Despite registering encouraging results on a variety of economic indicators, Romania has some headwinds that are seen as causes for concern. One of them is the trade deficit.
Though Romania’s foreign trade deficit fell in July compared to a month ago, its increase compared to July 2016 was striking. July’s trade deficit of 987 million euros was over 54% higher than July 2016 as exports, which rose by 8.6% in the same period, were outpaced by imports, which rocketed by 14.0%.
The graph below is even more interesting.
It shows that though Romania has always maintained a trade deficit with the EU28 region, it is the surplus with countries outside the EU28 region that has turned to a deficit over the past three years, thus contributing to a rise in overall foreign trade deficit.
Since a higher trade deficit reduces economic output, this elevated figure will put downward pressure on economic growth.
Apart from the trade deficit, the country’s budget deficit is also being scrutinized closely.
As seen from the graph above, its budget deficit had hit the 3% of GDP (gross domestic product) limit in 2016 set by the European Union (EU).
Given that it intends to reduce taxes and increase wages and investment, it is bound to breach the limit this year. The EU expects Romania’s budget deficit to remain above the maximum allowed 3% level in 2018 as well.

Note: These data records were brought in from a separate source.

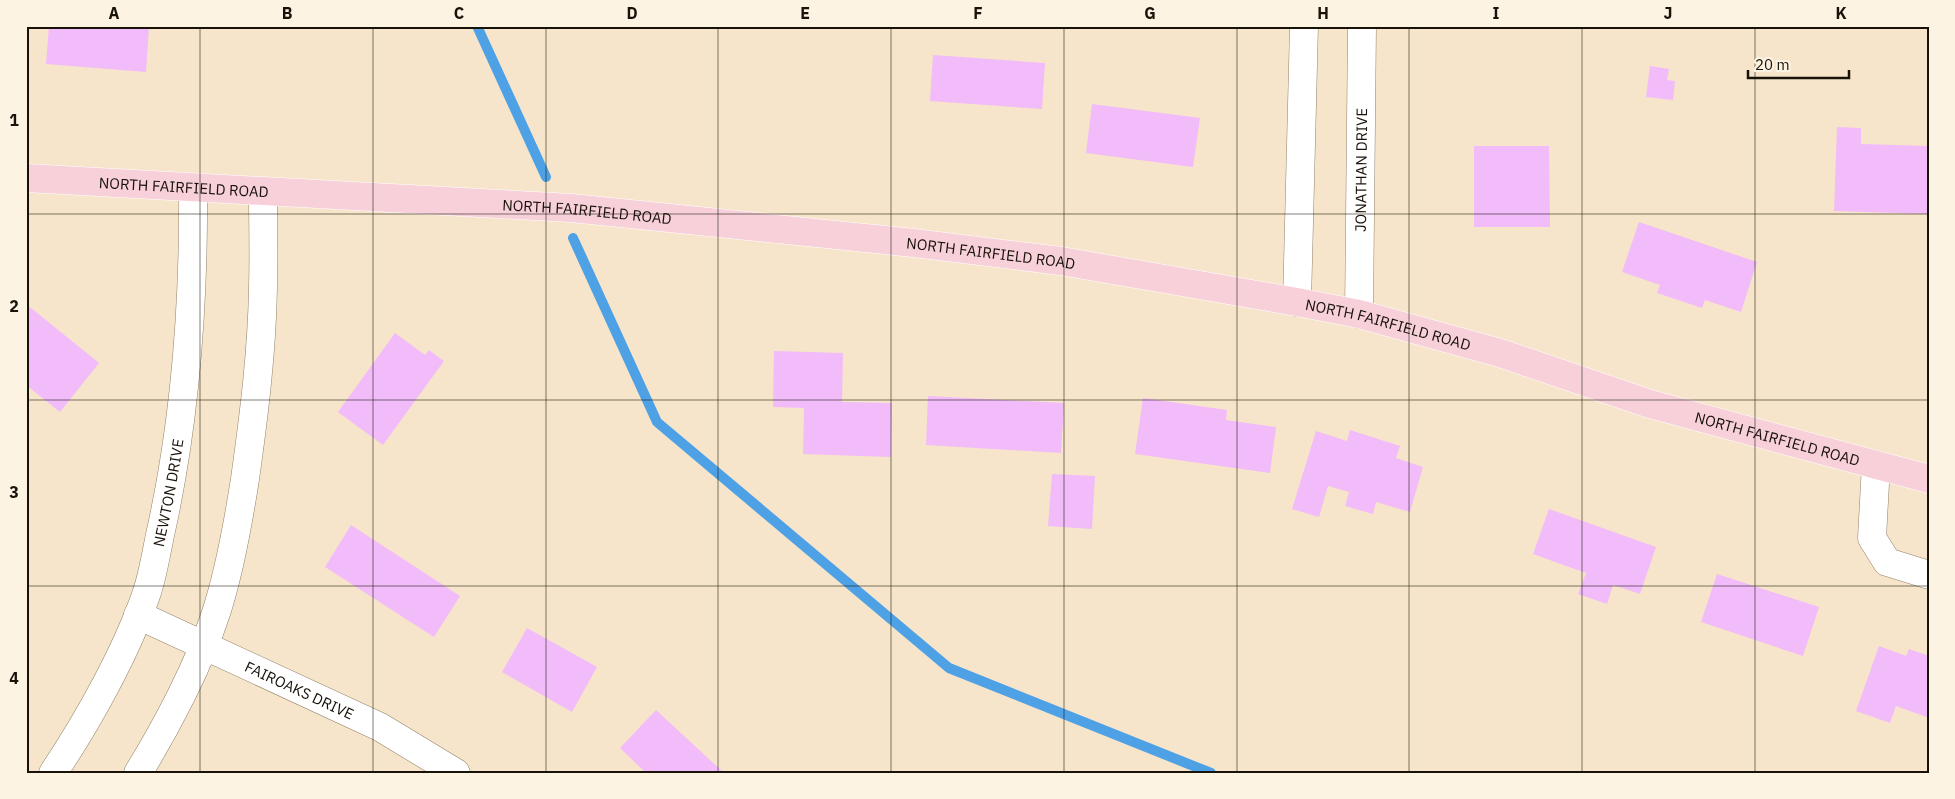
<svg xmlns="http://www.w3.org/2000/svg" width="1955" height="799" font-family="'IBM Plex Sans',sans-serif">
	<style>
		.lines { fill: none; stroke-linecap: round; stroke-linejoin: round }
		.stream { stroke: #4ea1e5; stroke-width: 10 }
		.building { fill: #f2bbfa }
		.minor-casing { stroke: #918269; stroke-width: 29 }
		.major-casing { stroke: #fff; stroke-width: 29 }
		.minor { stroke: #fff; stroke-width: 28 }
		.major { stroke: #f7d0da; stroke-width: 28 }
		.grid { fill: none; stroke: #181209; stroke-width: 1; stroke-opacity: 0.55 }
		.labels { text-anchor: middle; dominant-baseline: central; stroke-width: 4; stroke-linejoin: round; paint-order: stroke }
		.street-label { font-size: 15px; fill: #181209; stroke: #fdf3e3 }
		.neatline { fill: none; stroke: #181209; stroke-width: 2 }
		.grid-label { font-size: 16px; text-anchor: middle; font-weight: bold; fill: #181209 }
	</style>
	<rect width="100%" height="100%" fill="#f6e5ca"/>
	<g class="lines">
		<path class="stream" d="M 477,26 L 546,177
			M 573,238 L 657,422 L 949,668 L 1211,773"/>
	</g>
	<path class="building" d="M 49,26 L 149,26 L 146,72 L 46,64 Z
		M 933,55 L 1045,63 L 1042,109 L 930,101 Z
		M 1650,66 L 1669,69 L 1667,80 L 1675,81 L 1673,100 L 1646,97 Z
		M 1092,104 L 1200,118 L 1193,167 L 1086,153 Z
		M 1837,127 L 1861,128 L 1861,144 L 1929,146 L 1929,214 L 1834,211 Z
		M 1474,146 L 1549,146 L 1550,227 L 1474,227 Z
		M 1639,222 L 1757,262 L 1741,312 L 1705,300 L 1702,308 L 1657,293 L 1660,285 L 1622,272 Z
		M 26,304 L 99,363 L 60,412 L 26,385 Z
		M 395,333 L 425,355 L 429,350 L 444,361 L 383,445 L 338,412 Z
		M 774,351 L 843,353 L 842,402 L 892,403 L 891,457 L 803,454 L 804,408 L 773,407 Z
		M 928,396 L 1064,403 L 1061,453 L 926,445 Z
		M 1143,398 L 1227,410 L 1226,420 L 1276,427 L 1270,473 L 1135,454 Z
		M 1350,430 L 1400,446 L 1396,458 L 1423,467 L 1410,512 L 1376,502 L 1373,514 L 1345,506 L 1349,492 L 1328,486 L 1319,517 L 1292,509 L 1316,431 L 1347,441 Z
		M 1052,474 L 1095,476 L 1092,529 L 1048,526 Z
		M 1549,509 L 1656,547 L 1640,594 L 1613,585 L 1607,604 L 1578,594 L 1586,573 L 1533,554 Z
		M 351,525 L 460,596 L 434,637 L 325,567 Z
		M 1717,574 L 1819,607 L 1803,656 L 1701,622 Z
		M 527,628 L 597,667 L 572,712 L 502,672 Z
		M 1879,646 L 1906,656 L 1909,649 L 1929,656 L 1929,718 L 1896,706 L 1890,723 L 1856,711 Z
		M 656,710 L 724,773 L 646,773 L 620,748 Z"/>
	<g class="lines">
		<g class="minor-casing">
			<g id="minor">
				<path d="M 1297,302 L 1304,26"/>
				<path id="s1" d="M 1359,314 L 1362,26"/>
				<path d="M 1876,465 L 1872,538 L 1887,562 L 1929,575"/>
				<path id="s2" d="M 138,615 L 380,727 L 456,773"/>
				<path id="s3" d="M 53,773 C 88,721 127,651 147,592 C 154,571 157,547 162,526 C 186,415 194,301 193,188"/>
				<path d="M 138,773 C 167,726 199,665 216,613 C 230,570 238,524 245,479 C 254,415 262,351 263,287 C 264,255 263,223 263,192"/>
			</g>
		</g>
		<g class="major-casing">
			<g id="major">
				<path id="s4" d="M 26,178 L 571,208 L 914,243 L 1061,261 L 1297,302 L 1359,314 L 1500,353 L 1650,404 L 1929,479"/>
			</g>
		</g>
		<use href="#minor" class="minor"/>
		<use href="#major" class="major"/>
	</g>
	<path class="grid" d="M 200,26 L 200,773M 373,26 L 373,773M 546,26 L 546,773M 718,26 L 718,773M 891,26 L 891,773M 1064,26 L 1064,773M 1237,26 L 1237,773M 1409,26 L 1409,773M 1582,26 L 1582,773M 1755,26 L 1755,773M 26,214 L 1929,214M 26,400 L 1929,400M 26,586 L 1929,586"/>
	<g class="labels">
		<g class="street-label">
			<text stroke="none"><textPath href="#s1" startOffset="144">JONATHAN DRIVE</textPath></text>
			<text stroke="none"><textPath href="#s4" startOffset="158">NORTH FAIRFIELD ROAD</textPath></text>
			<text stroke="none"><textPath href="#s4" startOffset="562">NORTH FAIRFIELD ROAD</textPath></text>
			<text stroke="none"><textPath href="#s4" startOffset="968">NORTH FAIRFIELD ROAD</textPath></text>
			<text stroke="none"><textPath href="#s4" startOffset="1372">NORTH FAIRFIELD ROAD</textPath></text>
			<text stroke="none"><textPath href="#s4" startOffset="1778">NORTH FAIRFIELD ROAD</textPath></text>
			<text stroke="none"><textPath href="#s3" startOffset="306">NEWTON DRIVE</textPath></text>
			<text stroke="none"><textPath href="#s2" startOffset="178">FAIROAKS DRIVE</textPath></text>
		</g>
	</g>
	<rect width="1955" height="799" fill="none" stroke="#fdf3e3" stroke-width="55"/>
	<path d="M1748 70v8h101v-8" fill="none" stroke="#181209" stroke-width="2.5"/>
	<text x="1755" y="70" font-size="15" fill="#181209" stroke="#fdf3e3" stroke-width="4" paint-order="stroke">20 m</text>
	<rect x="28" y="28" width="1900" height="744" class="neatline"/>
	<g class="grid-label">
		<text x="114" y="19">A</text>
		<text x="287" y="19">B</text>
		<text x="459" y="19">C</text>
		<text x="632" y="19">D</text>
		<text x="805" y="19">E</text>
		<text x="978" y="19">F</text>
		<text x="1150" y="19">G</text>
		<text x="1323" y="19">H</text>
		<text x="1496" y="19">I</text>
		<text x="1668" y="19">J</text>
		<text x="1841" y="19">K</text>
		<text x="14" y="126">1</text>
		<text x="14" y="312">2</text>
		<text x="14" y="498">3</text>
		<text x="14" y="684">4</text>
	</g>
</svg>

Infrastructure – a major bottleneck
According to data from the National Institute of Statistics, though net investment in Romania rose 1.9% in Q2 2017 to 16.9 billion leu ($4.4 billion) from a year ago, it remained lower by 0.2% at 29.79 billion leu ($7.76 billion) in H1 2017 compared to a year ago.
Investment remains weak due to the country’s poor infrastructure.
In an interview with the Financial Times, Ilan Laufer, the business environment minister of Romania, said that “Infrastructure is the main thing holding back investment,” adding that “It’s our weakest point. That’s why we are doing everything to connect the country’s highways by 2020.”
Let’s take the Autostrada Transilvania as an instance. The motorway was expected to connect the Middle East, central Europe, and the former Soviet Union with a planned construction of 415 kilometers. However, after spending nearly 1.4 billion euros, it was abandoned by the government in 2013 after a decade of patchy progress; only 52 kilometers were ever built.
Fiscal constraint is a major reason why the government never saw the seminal project through.
According to the Financial Times, Romania has been provided 9.5 billion euros by the EU under the 2014-2020 Large Infrastructure Operational Programme. However it has yet to be deployed due to political instability in the country.
Even the markets are reflecting inherent weakness. For a country growing as quickly as Romania, its currency should not be weakening as much as it has against the euro (see the graph above), indicating that quality of the growth is questionable.